Who Killed George Washington?

The murderer still roams free

By Dave Kopel & David C. Stolinsky. More by Kopel on the American Founding Era.

National Review Online, 1/24/01 10:00 a.m.

Mr. Kopel is the research director of the Independence Institute. Dr. Stolinsky is retired from medical-school teaching. He writes on political and social topics from Los Angeles

In 1799 George Washington went riding in the rain and fell ill. Physicians were summoned and bled him, but his condition worsened. Did they conclude that bleeding was harmful and try another treatment? Did they at least conclude that bleeding was ineffective and stop it? No, the doctors concluded that they had not bled him enough and bled him repeatedly until he died. He was 67.

Medical scholars today debate whether the bloodletting directly killed Washington, or indirectly killed him by preventing a search for a genuinely effective treatment. In general, bloodletting was usually harmful, yet it persisted for centuries. Effective treatments for most diseases did not exist, but this does not explain why harmless remedies — honey, for example — were not used. Instead, countless patients were weakened or killed by removal of blood, which commonsense tells us is essential for life. Perhaps there is a lesson here. Once we accept something as "good," we often persist in doing it even when the result is clearly bad, while telling ourselves that we just haven't done enough of it.

We are subject to a defect of reason that inhibits us from (1) seeking the real causes of problems, and (2) detecting or feeling responsible for any harmful results of our actions. There are many examples:

When we have a problem in everyday life, we try a possible solution. If it doesn't work, we try another — at least if we're not dysfunctional. Yet this logical approach often eludes us when we confront societal problems. Medicine has embraced the scientific method; doctors no longer bleed patients to death. But our approach to many societal problems are as illogical and dangerous and bloodletting. Are we not treating the problems of violent crime and teen pregnancy with increasing doses of ineffective remedies? The question is: What evidence would convince enthusiasts that their approach is ineffective, or possibly harmful? In the case of gun-control laws or sex education, the answer is "none."

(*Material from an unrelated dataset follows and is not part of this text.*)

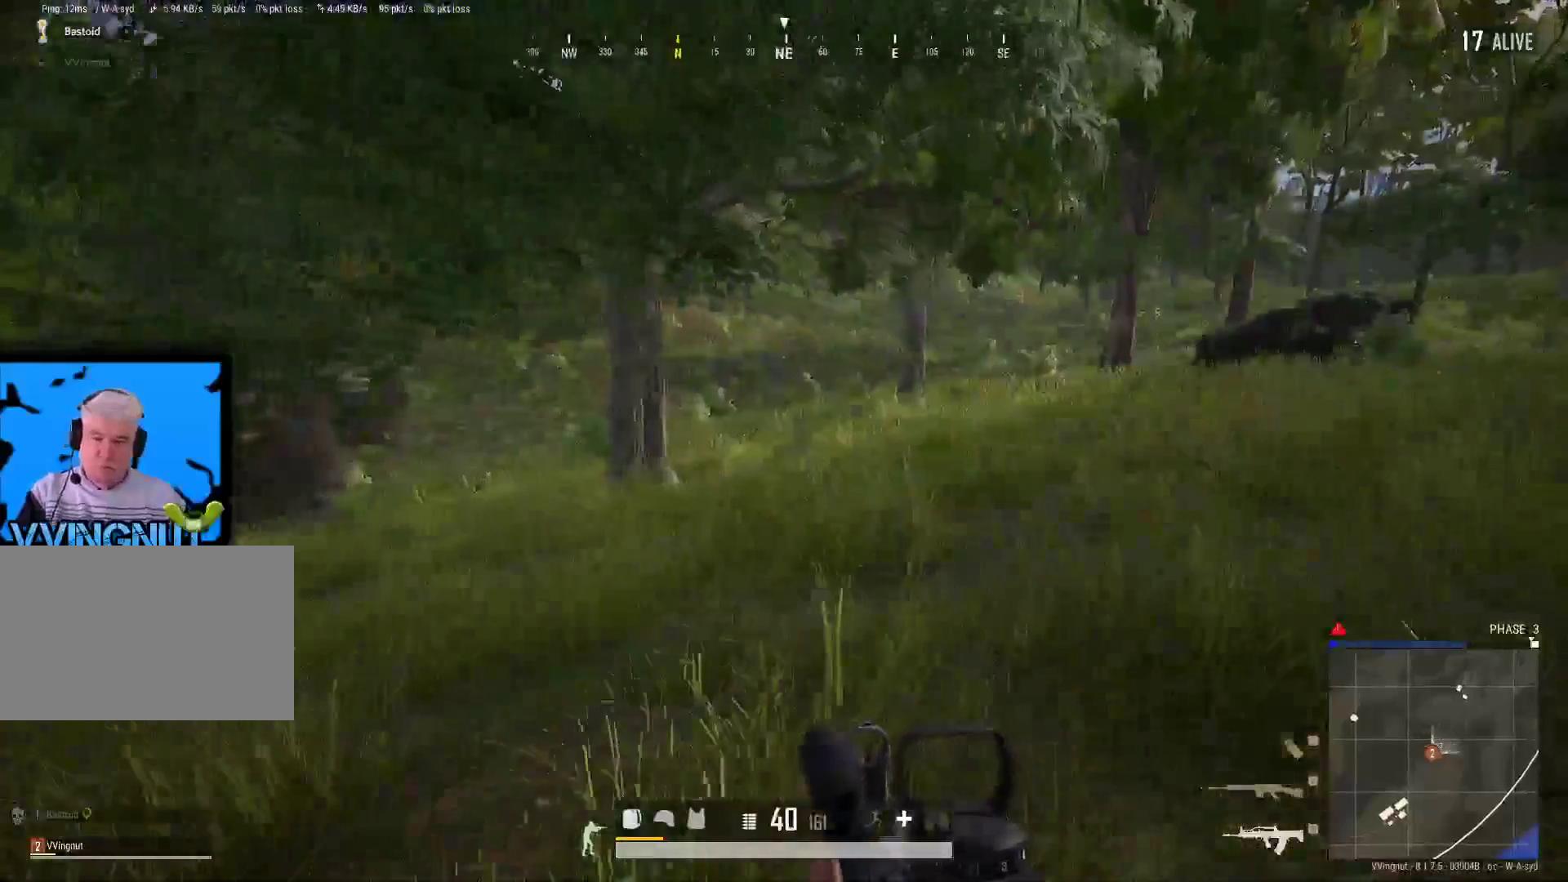
{"keys": ["a", "shift", "w"], "mouse": [], "mouse_move": "still", "events": [[317, "a", "down"]]}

The advocates of these policies believe in them as a priori goods. Whether these goods actually yield any social benefits appears to be irrelevant. Less guns and more children talking about sex are seen as good in themselves.

The same is true in other areas. Reading skills have been falling for three decades; does this cause us to abandon whole-word reading and return to the phonics method? When SAT scores fall steadily, do we reevaluate teaching methods? No, we "re-norm" the SAT to conceal the fall.

"Bilingual" education produces many college entrants who have mastered neither English nor another language. It would be better called "no-lingual." So do we reinstitute immersion in English, which succeeded with past generations of immigrants?

"Multiculturalism" is a code word for putting students in racially segregated dormitories, trashing Western culture, and promoting ignorance of cultures other than one's own. But few dare to object to this racist policy, for fear of being called "racist" by the Orwellian racists of political correctness.

Do the pro-government environmentalists lobbyists consider the possibility that their proposals might have harmful effects? Do welfare advocates hesitate when they are told that their policies may have accelerated the breakup of the family? Do judges monitor the effect on children when they take them from loving adoptive homes and place them with biologic "fathers" who never cared for them? Do proponents of euthanasia realize that in the Netherlands, which they hold up as a model, over 1,000 patients annually are "euthanized" without their consent (a/k/a murdered)? No, the advocates believe that they have good intentions, and are therefore absolved of all responsibility for foreseeing, preventing, monitoring, or remedying the negative effects of their actions. That is, they believe that only motives matter, not results.

An idea that cannot be disproved by any evidence is an irrational belief, not a logical conclusion. One who believes that he is right despite the evidence, and that being right absolves him of any responsibility for the harmful effects of his actions, is an irrational and potentially dangerous person. The "Father of his Country" may have been killed by such persons. Other such people may be equally dangerous to the country itself.